_WORK TASK_
Extract the records in full, leaving every picture out.

** Opening LISTED RECORDS block **

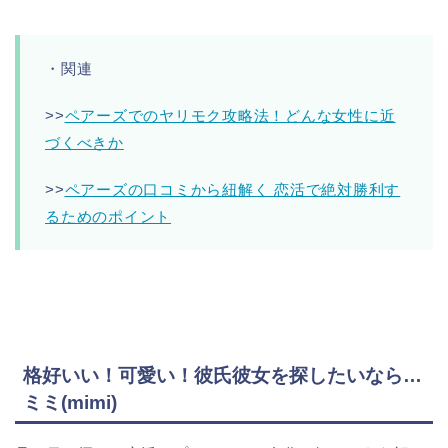
・関連
>>
ペアーズでのヤリモク攻略法！どんな女性に近
づくべきか
>>
ペアーズの口コミから紐解く 恋活で絶対勝利す
るためのポイント
格好いい！可愛い！彼氏彼女を探したいなら…
ミミ(mimi)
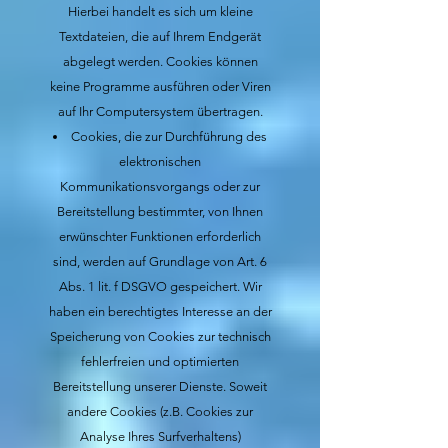
Hierbei handelt es sich um kleine
Textdateien, die auf Ihrem Endgerät
abgelegt werden. Cookies können
keine Programme ausführen oder Viren
auf Ihr Computersystem übertragen.
Cookies, die zur Durchführung des
elektronischen
Kommunikationsvorgangs oder zur
Bereitstellung bestimmter, von Ihnen
erwünschter Funktionen erforderlich
sind, werden auf Grundlage von Art. 6
Abs. 1 lit. f DSGVO gespeichert. Wir
haben ein berechtigtes Interesse an der
Speicherung von Cookies zur technisch
fehlerfreien und optimierten
Bereitstellung unserer Dienste. Soweit
andere Cookies (z.B. Cookies zur
Analyse Ihres Surfverhaltens)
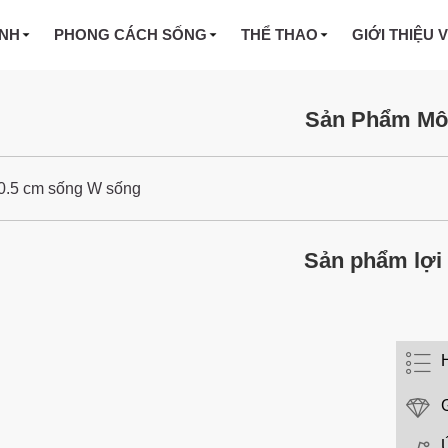
INH
PHONG CÁCH SỐNG
THỂ THAO
GIỚI THIỆU 
Sản Phẩm Mô
0.5 cm sống W sống
Sản phẩm lợi 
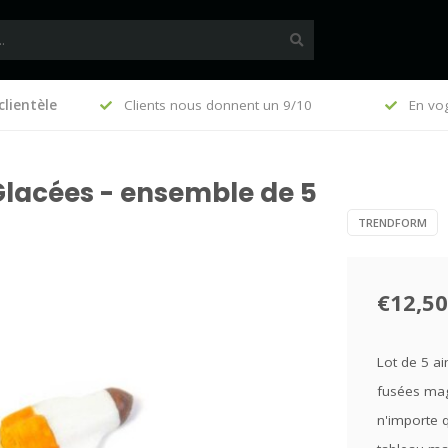
clientèle
, €140 (FR)
Clients nous donnent un 9/10
En vo
lacées - ensemble de 5
TRENDFORM
€12,50
Lot de 5 ai
fusées mag
n'importe 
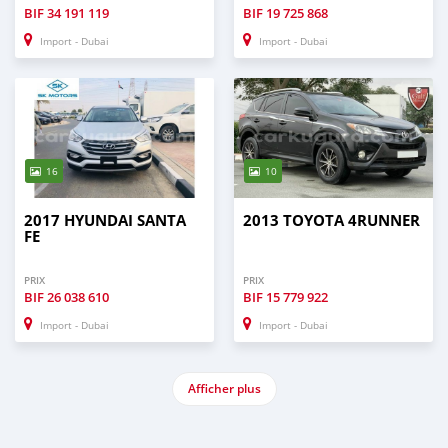
BIF
34 191 119
BIF
19 725 868
Import - Dubai
Import - Dubai
16
10
2017 HYUNDAI SANTA
2013 TOYOTA 4RUNNER
FE
PRIX
PRIX
BIF
26 038 610
BIF
15 779 922
Import - Dubai
Import - Dubai
Afficher plus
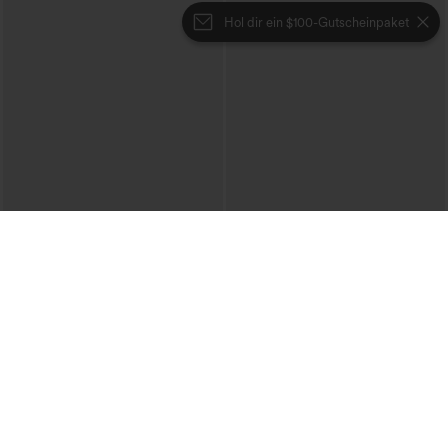
Hol dir ein $100-Gutscheinpaket
€35,95 EUR
€31,95 EUR
€44,95 EUR
Kaufen Sie 2 Stück für 61,54 € oder 4
Beim Kauf von 2 Stück 10 % Rabatt |
Stück für 123,08 €.
Beim Kauf von 3 Stück 20 % Rabatt
Halara Flex™ Jeans mit hohem Bund
2-in-1-Fitness-Shorts mit Gesäßtasche
und Taschen, gewaschener, lässiger
und seitlicher versteckter Tasche 6,3 cm
+5
Bootcut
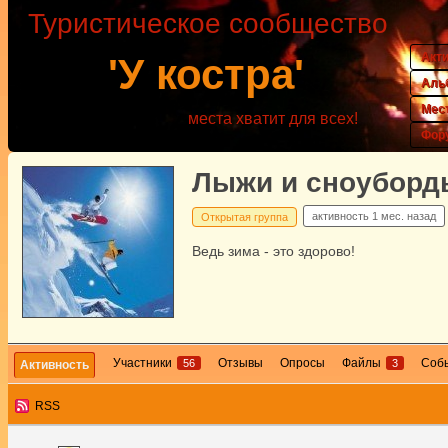
Туристическое сообщество
Акт
'У костра'
Аль
Мес
места хватит для всех!
Фор
Лыжи и сноуборд
активность
1 мес. назад
Открытая группа
Ведь зима - это здорово!
Участники
Отзывы
Опросы
Файлы
Соб
56
3
Активность
RSS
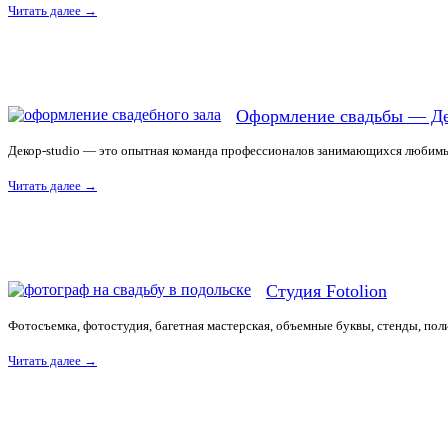
Читать далее
→
Оформление свадьбы — Де
Декор-studio — это опытная команда профессионалов занимающихся любимы
Читать далее
→
Студия Fotolion
Фотосъемка, фотостудия, багетная мастерская, объемные буквы, стенды, пол
Читать далее
→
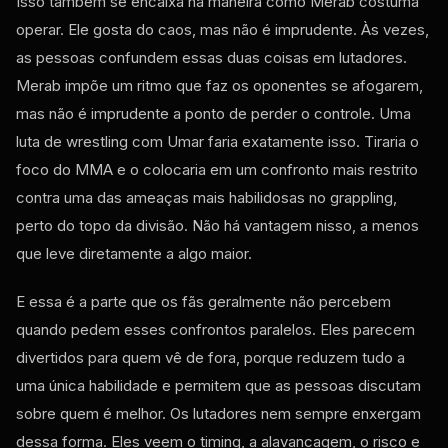
Isso também se encaixa na maneira como Merab costuma
operar. Ele gosta do caos, mas não é imprudente. Às vezes,
as pessoas confundem essas duas coisas em lutadores.
Merab impõe um ritmo que faz os oponentes se afogarem,
mas não é imprudente a ponto de perder o controle. Uma
luta de wrestling com Umar faria exatamente isso. Tiraria o
foco do MMA e o colocaria em um confronto mais restrito
contra uma das ameaças mais habilidosas no grappling,
perto do topo da divisão. Não há vantagem nisso, a menos
que leve diretamente a algo maior.
E essa é a parte que os fãs geralmente não percebem
quando pedem esses confrontos paralelos. Eles parecem
divertidos para quem vê de fora, porque reduzem tudo a
uma única habilidade e permitem que as pessoas discutam
sobre quem é melhor. Os lutadores nem sempre enxergam
dessa forma. Eles veem o timing, a alavancagem, o risco e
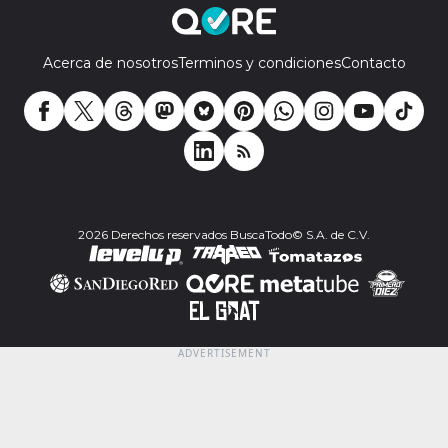
Acerca de nosotros
Terminos y condiciones
Contacto
2026 Derechos reservados BuscaTodo© S.A. de C.V.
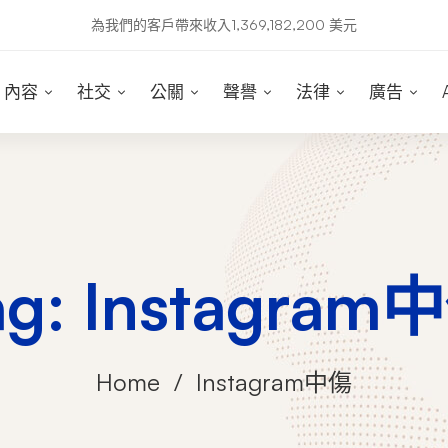
為我們的客戶帶來收入1,369,182,200 美元
內容
社交
公關
聲譽
法律
廣告
ag: Instagram
Home
Instagram中傷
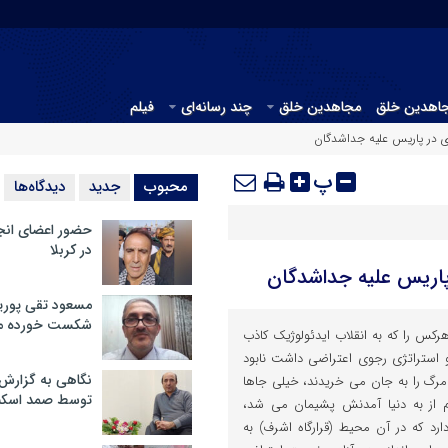
جاهدین خلق
مجاهدین خلق
چند رسانه‌ای
فیلم
ی در پاریس علیه جداشدگان
پ
محبوب
جدید
دیدگاه‌ها
حضور اعضای انج
در کربلا
پاریس علیه جداشدگان
مسعود تقی پوریا
شکست خورده م
کس را که به انقلاب ایدئولوژیک کاذب
استراتژی رجوی اعتراضی داشت نابود
نگاهی به گزارش
 مرگ را به جان می خریدند، خیلی جاها
توسط صمد اسکن
م از به دنیا آمدنش پشیمان می شد،
د که در آن محیط (قرارگاه اشرف) به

** Closing LISTED RECORDS block **

_TASK SOLUTION_
・関連
>>
ペアーズでのヤリモク攻略法！どんな女性に近
づくべきか
>>
ペアーズの口コミから紐解く 恋活で絶対勝利す
るためのポイント
格好いい！可愛い！彼氏彼女を探したいなら…
ミミ(mimi)
Hierbei handelt es sich um kleine
Textdateien, die auf Ihrem Endgerät
abgelegt werden. Cookies können
keine Programme ausführen oder Viren
auf Ihr Computersystem übertragen.
Cookies, die zur Durchführung des
elektronischen
Kommunikationsvorgangs oder zur
Bereitstellung bestimmter, von Ihnen
erwünschter Funktionen erforderlich
sind, werden auf Grundlage von Art. 6
Abs. 1 lit. f DSGVO gespeichert. Wir
haben ein berechtigtes Interesse an der
Speicherung von Cookies zur technisch
fehlerfreien und optimierten
Bereitstellung unserer Dienste. Soweit
andere Cookies (z.B. Cookies zur
Analyse Ihres Surfverhaltens)
INH
PHONG CÁCH SỐNG
THỂ THAO
GIỚI THIỆU 
Sản Phẩm Mô
0.5 cm sống W sống
Sản phẩm lợi 
clientèle
, €140 (FR)
Clients nous donnent un 9/10
En vo
lacées - ensemble de 5
TRENDFORM
€12,50
Lot de 5 ai
fusées mag
n'importe 
BIF
34 191 119
BIF
19 725 868
Import - Dubai
Import - Dubai
16
10
2017 HYUNDAI SANTA
2013 TOYOTA 4RUNNER
FE
PRIX
PRIX
BIF
26 038 610
BIF
15 779 922
Import - Dubai
Import - Dubai
Afficher plus
Hol dir ein $100-Gutscheinpaket
€35,95 EUR
€31,95 EUR
€44,95 EUR
Kaufen Sie 2 Stück für 61,54 € oder 4
Beim Kauf von 2 Stück 10 % Rabatt |
Stück für 123,08 €.
Beim Kauf von 3 Stück 20 % Rabatt
Halara Flex™ Jeans mit hohem Bund
2-in-1-Fitness-Shorts mit Gesäßtasche
und Taschen, gewaschener, lässiger
und seitlicher versteckter Tasche 6,3 cm
+5
Bootcut
Туристическое сообщество
Акт
'У костра'
Аль
Мес
места хватит для всех!
Фор
Лыжи и сноуборд
активность
1 мес. назад
Открытая группа
Ведь зима - это здорово!
Участники
Отзывы
Опросы
Файлы
Соб
56
3
Активность
RSS
Читать далее
→
Оформление свадьбы — Де
Декор-studio — это опытная команда профессионалов занимающихся любимы
Читать далее
→
Студия Fotolion
Фотосъемка, фотостудия, багетная мастерская, объемные буквы, стенды, пол
Читать далее
→
Isso também se encaixa na maneira como Merab costuma
operar. Ele gosta do caos, mas não é imprudente. Às vezes,
as pessoas confundem essas duas coisas em lutadores.
Merab impõe um ritmo que faz os oponentes se afogarem,
mas não é imprudente a ponto de perder o controle. Uma
luta de wrestling com Umar faria exatamente isso. Tiraria o
foco do MMA e o colocaria em um confronto mais restrito
contra uma das ameaças mais habilidosas no grappling,
perto do topo da divisão. Não há vantagem nisso, a menos
que leve diretamente a algo maior.
E essa é a parte que os fãs geralmente não percebem
quando pedem esses confrontos paralelos. Eles parecem
divertidos para quem vê de fora, porque reduzem tudo a
uma única habilidade e permitem que as pessoas discutam
sobre quem é melhor. Os lutadores nem sempre enxergam
dessa forma. Eles veem o timing, a alavancagem, o risco e
Acerca de nosotros
Terminos y condiciones
Contacto
2026 Derechos reservados BuscaTodo© S.A. de C.V.
為我們的客戶帶來收入1,369,182,200 美元
內容
社交
公關
聲譽
法律
廣告
ag: Instagram
Home
Instagram中傷
جاهدین خلق
مجاهدین خلق
چند رسانه‌ای
فیلم
ی در پاریس علیه جداشدگان
پ
محبوب
جدید
دیدگاه‌ها
حضور اعضای انج
در کربلا
پاریس علیه جداشدگان
مسعود تقی پوریا
شکست خورده م
کس را که به انقلاب ایدئولوژیک کاذب
استراتژی رجوی اعتراضی داشت نابود
نگاهی به گزارش
 مرگ را به جان می خریدند، خیلی جاها
توسط صمد اسکن
م از به دنیا آمدنش پشیمان می شد،
د که در آن محیط (قرارگاه اشرف) به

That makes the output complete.